Problem
Leave out the images and repeat the listing below without a single change.

━━━ Data block

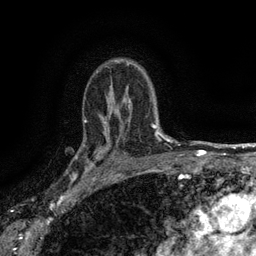
Breast MRI (dynamic contrast-enhanced), one axial slice; slice 104 of 134 in the series (ordered by position); cropped to one breast; dynamic contrast-enhanced series, time point 2 of 6 at this slice position (early post-contrast); 3 T; TE 2.7 ms, TR 5.5 ms; 1.2 mm slice thickness; 256 × 256 image matrix, field of view 160 × 160 mm. Female patient.
Annotated regions visible in this slice (semi-automatic segmentation, software-assisted and operator-edited):
- enhancing-tissue mask used for the functional tumour volume (all voxels passing the contrast-enhancement thresholds inside the analysis volume; usually the tumour): box from (x=82, y=133) to (x=116, y=176) px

━━━━━━

Answer for this exercise
Breast MRI (dynamic contrast-enhanced), one axial slice; slice 104 of 134 in the series (ordered by position); cropped to one breast; dynamic contrast-enhanced series, time point 2 of 6 at this slice position (early post-contrast); 3 T; TE 2.7 ms, TR 5.5 ms; 1.2 mm slice thickness; 256 × 256 image matrix, field of view 160 × 160 mm. Female patient.
Annotated regions visible in this slice (semi-automatic segmentation, software-assisted and operator-edited):
- enhancing-tissue mask used for the functional tumour volume (all voxels passing the contrast-enhancement thresholds inside the analysis volume; usually the tumour): box from (x=82, y=133) to (x=116, y=176) px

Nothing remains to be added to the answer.